I also think that you can put all your data structure into a float[][][] (same as Nathan Hughes suggests). 我还认为你可以将所有数据结构放入float[][][] （与Nathan Hughes建议的相同）。 You could have a method that reads your file and return a float[][][] , where the first dimension is that of views (960), the second is that of rows (16), and the third is that of cells (1344): if those numbers are fixes, you'd better use this approach: you save memory, and it's faster. 你可以有一个方法来读取你的文件并返回一个float[][][] ，其中第一个维度是视图的维度（960），第二个维度是行（16），第三个维度是细胞的维度（ 1344）：如果这些数字是修复，你最好使用这种方法：你节省内存，而且速度更快。
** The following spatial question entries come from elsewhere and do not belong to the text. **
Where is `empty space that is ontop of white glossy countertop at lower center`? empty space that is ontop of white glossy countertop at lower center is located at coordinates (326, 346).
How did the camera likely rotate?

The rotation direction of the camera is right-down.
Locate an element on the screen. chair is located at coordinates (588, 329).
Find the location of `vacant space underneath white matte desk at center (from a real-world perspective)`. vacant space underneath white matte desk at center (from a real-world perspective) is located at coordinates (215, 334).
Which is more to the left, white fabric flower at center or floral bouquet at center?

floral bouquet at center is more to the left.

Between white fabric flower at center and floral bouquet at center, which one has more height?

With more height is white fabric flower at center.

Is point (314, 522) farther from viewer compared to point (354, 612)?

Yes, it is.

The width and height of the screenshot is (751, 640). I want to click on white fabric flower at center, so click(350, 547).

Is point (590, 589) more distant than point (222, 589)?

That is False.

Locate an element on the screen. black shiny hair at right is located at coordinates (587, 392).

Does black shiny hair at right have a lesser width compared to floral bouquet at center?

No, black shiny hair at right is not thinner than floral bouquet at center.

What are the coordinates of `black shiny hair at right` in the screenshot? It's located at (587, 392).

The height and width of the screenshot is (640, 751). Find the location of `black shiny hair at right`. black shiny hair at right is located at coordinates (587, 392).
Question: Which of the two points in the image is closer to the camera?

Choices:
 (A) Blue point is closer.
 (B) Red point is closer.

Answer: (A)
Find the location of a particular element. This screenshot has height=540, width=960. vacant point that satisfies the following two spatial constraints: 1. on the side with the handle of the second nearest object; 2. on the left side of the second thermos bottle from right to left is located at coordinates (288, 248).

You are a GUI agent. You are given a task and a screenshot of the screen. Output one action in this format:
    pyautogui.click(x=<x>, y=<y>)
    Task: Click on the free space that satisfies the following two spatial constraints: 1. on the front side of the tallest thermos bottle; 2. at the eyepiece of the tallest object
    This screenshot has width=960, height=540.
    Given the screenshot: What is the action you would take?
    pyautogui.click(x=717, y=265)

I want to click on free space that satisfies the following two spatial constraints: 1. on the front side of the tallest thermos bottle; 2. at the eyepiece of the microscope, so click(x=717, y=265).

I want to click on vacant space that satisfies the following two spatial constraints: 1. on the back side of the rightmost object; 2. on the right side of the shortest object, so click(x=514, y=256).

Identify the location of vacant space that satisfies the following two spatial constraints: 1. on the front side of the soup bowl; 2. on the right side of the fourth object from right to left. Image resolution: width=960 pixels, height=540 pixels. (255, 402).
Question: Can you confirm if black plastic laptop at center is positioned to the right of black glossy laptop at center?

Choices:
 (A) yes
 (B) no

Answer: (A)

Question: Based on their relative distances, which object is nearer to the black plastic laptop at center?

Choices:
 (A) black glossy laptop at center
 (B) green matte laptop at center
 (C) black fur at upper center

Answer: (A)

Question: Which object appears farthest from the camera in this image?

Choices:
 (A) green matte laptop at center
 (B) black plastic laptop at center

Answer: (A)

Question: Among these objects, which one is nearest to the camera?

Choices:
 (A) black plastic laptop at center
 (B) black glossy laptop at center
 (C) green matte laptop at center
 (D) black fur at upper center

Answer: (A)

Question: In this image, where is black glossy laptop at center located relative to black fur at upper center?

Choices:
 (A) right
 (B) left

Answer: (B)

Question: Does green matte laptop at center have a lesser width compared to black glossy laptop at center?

80 MB shouldn't be so much data that you need to worry so terribly much. 80 MB应该不是那么多你需要担心的数据。 I would really suggest: 我真的建议：

create Java wrapper objects representing the most logical structure/hierarchy for the data you have; 创建Java包装器对象，表示您拥有的数据的最逻辑结构/层次结构;
one way or another, ensure that you're only making an actual "raw" I/O call (so an InputStream.read() or equivalent) every 16K or so of data-- eg you could read into a 16K/32K byte array that is wrapped in a ByteBuffer for the purpose of pulling out the floats, or whatever you need for your data; 无论如何，确保您每16K左右的数据只进行一次实际的“原始”I / O调用（所以是一个InputStream.read（）或等效的） - 例如，您可以读入16K / 32K字节包含在ByteBuffer中的数组，用于拉出浮点数，或者您需要的数据;
if you actually have a performance problem with this approach, try to identify, not second-guess, what that performance problem actually is. 如果你真的遇到这种方法的性能问题，试着找出，而不是第二次猜测，实际上是什么性能问题。